Dataset entries
= Beginning of Section =
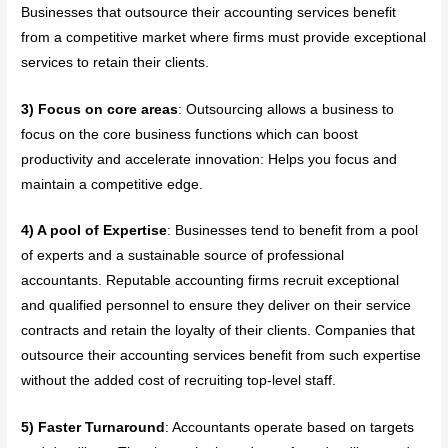
Businesses that outsource their accounting services benefit
from a competitive market where firms must provide exceptional
services to retain their clients.
3) Focus on core areas
: Outsourcing allows a business to
focus on the core business functions which can boost
productivity and accelerate innovation: Helps you focus and
maintain a competitive edge.
4) A pool of Expertise
: Businesses tend to benefit from a pool
of experts and a sustainable source of professional
accountants. Reputable accounting firms recruit exceptional
and qualified personnel to ensure they deliver on their service
contracts and retain the loyalty of their clients. Companies that
outsource their accounting services benefit from such expertise
without the added cost of recruiting top-level staff.
5) Faster Turnaround
: Accountants operate based on targets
= End of Section =
Description of the task
All that should be returned is the run of lines from the start of the entries above to the line bearing "productivity and accelerate", each exact, with pictures omitted.

Response area
Businesses that outsource their accounting services benefit
from a competitive market where firms must provide exceptional
services to retain their clients.
3) Focus on core areas
: Outsourcing allows a business to
focus on the core business functions which can boost
productivity and accelerate innovation: Helps you focus and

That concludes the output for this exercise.